• [WHAT NEEDS TO BE DONE]:
Report back each line of the records that contains the string "documentclass".

/---

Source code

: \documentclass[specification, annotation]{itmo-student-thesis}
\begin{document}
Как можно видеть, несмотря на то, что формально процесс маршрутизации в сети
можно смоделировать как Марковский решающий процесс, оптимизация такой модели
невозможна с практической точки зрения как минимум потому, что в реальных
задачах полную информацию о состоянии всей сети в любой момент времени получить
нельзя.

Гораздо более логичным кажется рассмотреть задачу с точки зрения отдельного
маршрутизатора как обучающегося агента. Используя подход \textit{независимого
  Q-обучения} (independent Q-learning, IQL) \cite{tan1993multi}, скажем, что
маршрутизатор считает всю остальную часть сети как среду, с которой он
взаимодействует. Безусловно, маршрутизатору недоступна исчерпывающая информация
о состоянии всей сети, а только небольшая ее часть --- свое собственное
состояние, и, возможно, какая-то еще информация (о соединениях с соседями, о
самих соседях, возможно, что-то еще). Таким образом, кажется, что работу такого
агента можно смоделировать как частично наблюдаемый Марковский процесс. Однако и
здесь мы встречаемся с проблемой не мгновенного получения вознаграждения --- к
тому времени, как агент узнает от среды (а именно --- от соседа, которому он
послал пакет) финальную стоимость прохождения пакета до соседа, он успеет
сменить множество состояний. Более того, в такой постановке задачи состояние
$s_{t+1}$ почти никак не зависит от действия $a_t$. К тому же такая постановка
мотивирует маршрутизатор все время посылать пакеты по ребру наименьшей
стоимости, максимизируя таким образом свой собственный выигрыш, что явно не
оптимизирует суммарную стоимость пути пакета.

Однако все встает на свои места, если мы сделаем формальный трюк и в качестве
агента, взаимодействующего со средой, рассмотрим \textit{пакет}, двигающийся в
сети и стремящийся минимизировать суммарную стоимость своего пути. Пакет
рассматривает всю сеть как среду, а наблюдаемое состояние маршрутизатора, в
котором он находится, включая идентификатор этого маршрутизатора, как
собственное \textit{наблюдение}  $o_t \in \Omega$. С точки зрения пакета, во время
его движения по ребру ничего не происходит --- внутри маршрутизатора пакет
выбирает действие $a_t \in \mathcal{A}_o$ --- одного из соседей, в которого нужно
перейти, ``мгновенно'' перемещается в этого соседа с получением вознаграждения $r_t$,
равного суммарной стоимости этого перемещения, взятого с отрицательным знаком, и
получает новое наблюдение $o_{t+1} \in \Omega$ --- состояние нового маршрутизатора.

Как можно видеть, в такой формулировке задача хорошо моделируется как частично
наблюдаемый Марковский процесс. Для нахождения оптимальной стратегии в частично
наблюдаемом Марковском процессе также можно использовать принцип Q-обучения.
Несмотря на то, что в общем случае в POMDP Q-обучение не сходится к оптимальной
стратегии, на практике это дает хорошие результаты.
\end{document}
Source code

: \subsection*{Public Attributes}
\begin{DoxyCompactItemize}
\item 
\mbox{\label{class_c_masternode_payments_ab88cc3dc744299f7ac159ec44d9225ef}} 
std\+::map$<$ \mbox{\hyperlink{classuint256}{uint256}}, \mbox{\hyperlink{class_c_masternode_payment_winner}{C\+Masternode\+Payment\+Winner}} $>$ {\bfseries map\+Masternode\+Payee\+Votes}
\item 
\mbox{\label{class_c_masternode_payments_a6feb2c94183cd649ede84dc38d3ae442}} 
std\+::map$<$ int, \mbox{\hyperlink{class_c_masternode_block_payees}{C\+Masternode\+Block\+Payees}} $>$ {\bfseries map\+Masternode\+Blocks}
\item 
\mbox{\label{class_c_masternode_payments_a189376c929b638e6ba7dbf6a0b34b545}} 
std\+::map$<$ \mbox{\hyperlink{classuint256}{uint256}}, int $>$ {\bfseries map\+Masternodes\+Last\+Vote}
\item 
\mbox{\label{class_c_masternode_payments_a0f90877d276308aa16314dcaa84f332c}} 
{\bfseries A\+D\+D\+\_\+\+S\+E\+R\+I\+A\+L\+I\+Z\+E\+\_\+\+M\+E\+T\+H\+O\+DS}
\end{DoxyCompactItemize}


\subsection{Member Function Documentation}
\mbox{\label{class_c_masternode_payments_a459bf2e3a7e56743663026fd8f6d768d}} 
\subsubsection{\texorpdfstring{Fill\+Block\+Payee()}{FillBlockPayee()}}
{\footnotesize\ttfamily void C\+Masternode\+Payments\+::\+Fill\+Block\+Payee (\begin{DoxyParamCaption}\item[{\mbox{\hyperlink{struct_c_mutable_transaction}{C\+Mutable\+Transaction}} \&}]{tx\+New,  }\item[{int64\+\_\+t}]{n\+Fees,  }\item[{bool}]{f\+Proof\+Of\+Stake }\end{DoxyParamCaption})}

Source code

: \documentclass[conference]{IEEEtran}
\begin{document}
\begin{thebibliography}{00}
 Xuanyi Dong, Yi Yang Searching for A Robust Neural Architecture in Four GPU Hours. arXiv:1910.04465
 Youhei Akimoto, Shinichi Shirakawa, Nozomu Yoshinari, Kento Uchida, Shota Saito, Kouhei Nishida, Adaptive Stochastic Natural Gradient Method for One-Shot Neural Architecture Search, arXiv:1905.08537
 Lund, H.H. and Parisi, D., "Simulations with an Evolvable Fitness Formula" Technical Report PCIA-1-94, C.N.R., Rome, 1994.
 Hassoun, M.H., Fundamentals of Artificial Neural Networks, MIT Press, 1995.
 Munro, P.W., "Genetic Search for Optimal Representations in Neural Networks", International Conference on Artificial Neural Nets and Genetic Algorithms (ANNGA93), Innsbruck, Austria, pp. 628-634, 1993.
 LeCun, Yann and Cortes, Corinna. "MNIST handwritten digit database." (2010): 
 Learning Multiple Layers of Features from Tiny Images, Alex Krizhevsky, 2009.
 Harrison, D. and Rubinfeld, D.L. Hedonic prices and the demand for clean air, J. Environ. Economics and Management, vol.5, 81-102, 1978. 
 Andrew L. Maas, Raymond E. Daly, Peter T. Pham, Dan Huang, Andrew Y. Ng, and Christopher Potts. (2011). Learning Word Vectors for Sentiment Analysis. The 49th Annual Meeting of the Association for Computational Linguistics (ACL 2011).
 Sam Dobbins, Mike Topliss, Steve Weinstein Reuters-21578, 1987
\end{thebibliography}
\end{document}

\---

• [ANSWER TO THE PROBLEM]:
: \documentclass[specification, annotation]{itmo-student-thesis}
: \documentclass[conference]{IEEEtran}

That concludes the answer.